There are three ways to use the tool: through the Intel-provided GUI, or through the Intel Visual Studio integrations that are installed, or through the command line (whihc is quite popular in Linux). It also allows the user to conveniently switch between the Intel C++ compiler which is installed with the package or the Microsoft Visual C++ compiler. The output from both compilers can be analyzed by the tools in Intel Advisor, but with Intel Compiler it can show more recommendations than with MSVS/GCC.

The results of vectorizaton are easy to test by comparing vector-optimized loops with unoptimized loops. The built-in analysis tools for Intel Advisor supply this. Implementing and testing the recommendations made by the vectorization was fairly straightforward. The output suggested that parallelization optimizations be made in the compiler settings as well as in the code.

The first pass using the analysis tool rendered results on the application as it was running, without any of the recommendations for parallelization turned on. The application needs to have a runtime long enough so that the profiler can capture telemetry from the application as it runs. After the profiler runs, it produces a chart showing the results of the telemetry from the loops inside of the application.

The second pass implemented the recommendations. For this particular example, it was turning the vectorization option on for the compiler and adding two #pragma tags. The resulting gains were in terms of efficiency in the optimized code.

Interestingly enough, after running the application a few times, there didn’t seem to be any gains in actual computation time. This could be a result of the fact that the application is rather small and executes quickly.

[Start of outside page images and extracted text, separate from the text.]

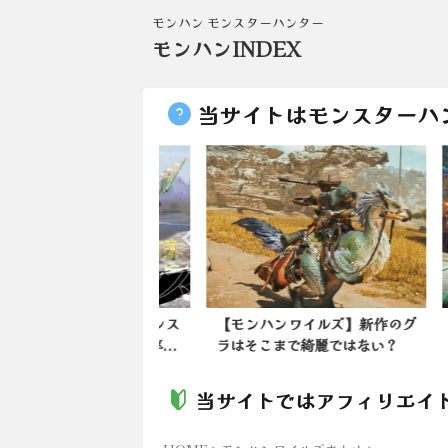
モンハン モンスターハンター
モンハンINDEX
当サイトはモンスターハ
ンNow】ガンランス
【モンハンワイルズ】新作のグ
【モ
ンスどっちが使用率...
ラはそこまで綺麗ではない？
参加
当サイトではアフィリエイ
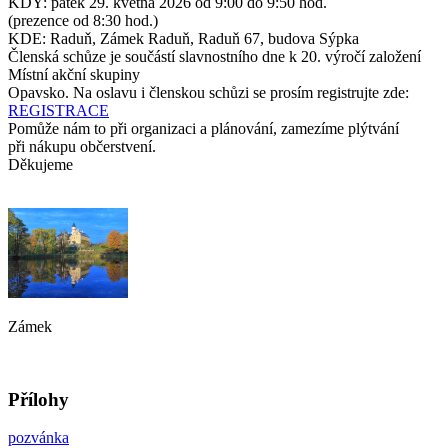
KDY: pátek 29. května 2026 od 9:00 do 9:50 hod.
(prezence od 8:30 hod.)
KDE: Raduň, Zámek Raduň, Raduň 67, budova Sýpka
Členská schůze je součástí slavnostního dne k 20. výročí založení
Místní akční skupiny
Opavsko. Na oslavu i členskou schůzi se prosím registrujte zde:
REGISTRACE
Pomůže nám to při organizaci a plánování, zamezíme plýtvání
při nákupu občerstvení.
Děkujeme
Zámek
Přílohy
pozvánka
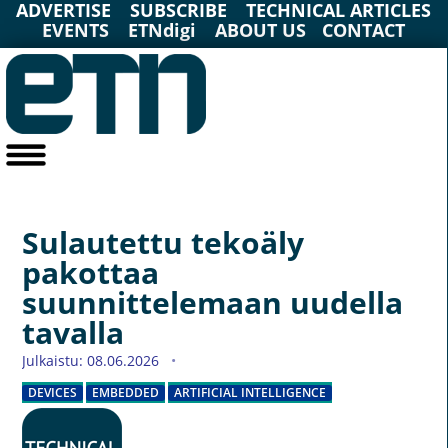
ADVERTISE
SUBSCRIBE
TECHNICAL ARTICLES
EVENTS
ETNdigi
ABOUT US
CONTACT
Sulautettu tekoäly
pakottaa
suunnittelemaan uudella
tavalla
Julkaistu: 08.06.2026
DEVICES
EMBEDDED
ARTIFICIAL INTELLIGENCE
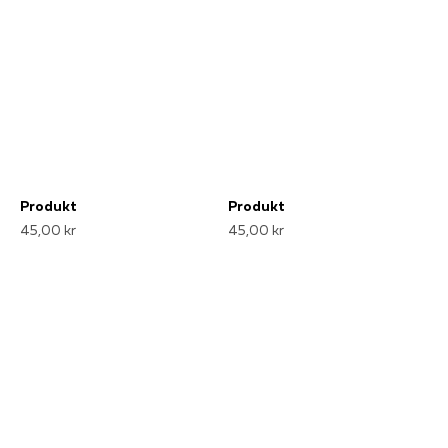
Produkt
Produkt
45,00 kr
45,00 kr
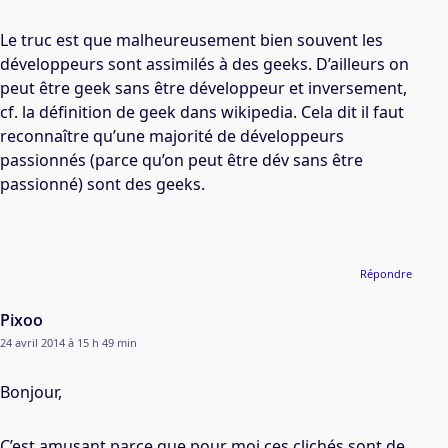
Le truc est que malheureusement bien souvent les
développeurs sont assimilés à des geeks. D’ailleurs on
peut être geek sans être développeur et inversement,
cf. la définition de geek dans wikipedia. Cela dit il faut
reconnaître qu’une majorité de développeurs
passionnés (parce qu’on peut être dév sans être
passionné) sont des geeks.
Répondre
Pixoo
24 avril 2014 à 15 h 49 min
Bonjour,
C’est amusant parce que pour moi ces clichés sont de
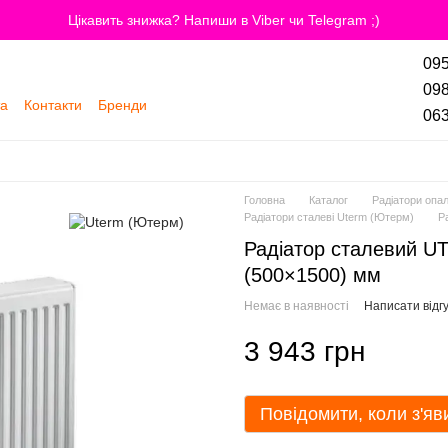
Цікавить знижка? Напиши в Viber чи Telegram ;)
095
098
та
Контакти
Бренди
063
Головна
Каталог
Радіатори опа
Радіатори сталеві Uterm (Ютерм)
Р
Радіатор сталевий UT
(500×1500) мм
Немає в наявності
Написати відгу
3 943 грн
Повідомити, коли з'яв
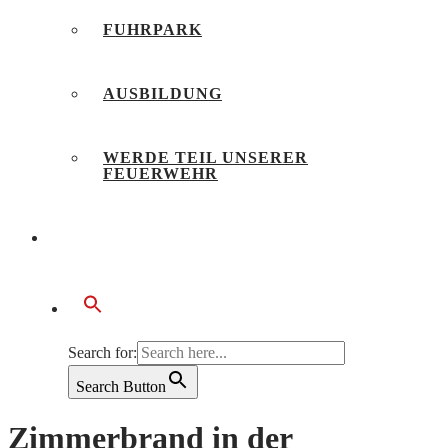
FUHRPARK
AUSBILDUNG
WERDE TEIL UNSERER
FEUERWEHR
BÜRGERSERVICE
Search for:
Search Button
Zimmerbrand in der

Vectorization works well when dealing with array buffers, which is why it’s marketed as a multimedia acceleration under Intel SSE. Multimedia usually works by reading a byte stream and operating on that byte stream using data-independent indexes on the stream. The kind of applications that will most benefit from these sorts of optimizations are those that work with predictable data sets where the operations and indexes on those datasets are independent of the data itself. A few examples include media streaming applications, applications that work on bitmaps such as graphics manipulations, and applications that use rendering engines, such as games. Consequently, all of these kinds of applications are also compute intensive too. Line of business applications, however, probably won’t see a lot of benefits from running the vector analysis tools on the application; however, the threading analysis of the tool would certainly be worth its weight in gold because line of business applications are usually multiuser or mult-tenant applications that need multithreading.

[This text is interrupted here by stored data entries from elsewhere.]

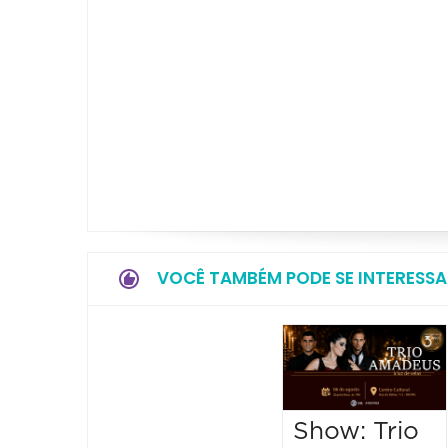
VOCÊ TAMBÉM PODE SE INTERESSA
Show: Trio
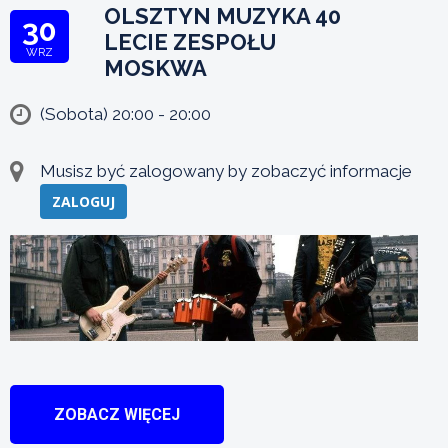
OLSZTYN MUZYKA 40
30
LECIE ZESPOŁU
WRZ
MOSKWA
(Sobota) 20:00 - 20:00
Musisz być zalogowany by zobaczyć informacje
ZALOGUJ
ZOBACZ WIĘCEJ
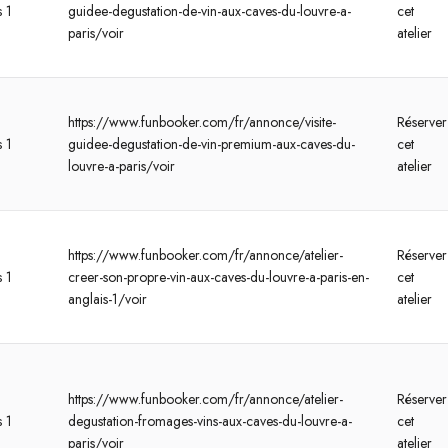
s 1
guidee-degustation-de-vin-aux-caves-du-louvre-a-
cet
paris/voir
atelier
https://www.funbooker.com/fr/annonce/visite-
Réserver
s 1
guidee-degustation-de-vin-premium-aux-caves-du-
cet
louvre-a-paris/voir
atelier
https://www.funbooker.com/fr/annonce/atelier-
Réserver
s 1
creer-son-propre-vin-aux-caves-du-louvre-a-paris-en-
cet
anglais-1/voir
atelier
https://www.funbooker.com/fr/annonce/atelier-
Réserver
s 1
degustation-fromages-vins-aux-caves-du-louvre-a-
cet
paris/voir
atelier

Intel Advisor 2017 is a part of Intel® Parallel Studio XE, a bundle that contains optimizing compilers, performance libraries and other analysis tools like their performance profiler Intel® VTune™ Amplifier. Parallel Studio retails for $1,599. The Intel Parallel Studio XE software package is a fairly hefty download at over 3 GB, but it comes with two straightforward options: an all-inclusive download or a piecemeal download that installs only the wanted features. This evaluation used Intel Visual Studio 2015 Community Edition on Windows 10 64-bit with Intel Advisor 2017. Generally speaking, the application was stable with no crashes or hiccups, but it did feel sluggish on some pretty advanced hardware. Likewise, it’s obvious Intel didn’t spend a lot of time trying to make the UX of the application modern, as it feels more like an app written for a Windows 98 PC. Although it could use some improvements in the UI/UX realm, the focus of the application is not on a slick UI/UX, but rather on improving application performance—most of the work has gone into what isn’t seen. The real benefit, though, is for developers writing apps-complex, CPU-intense application. Spending $1,599 on the app is money well spent if it means that you don’t have to manually comb through thousands of lines of code to look for optimization. Intel Advisor can do the work automatically, and the results really speak for themselves.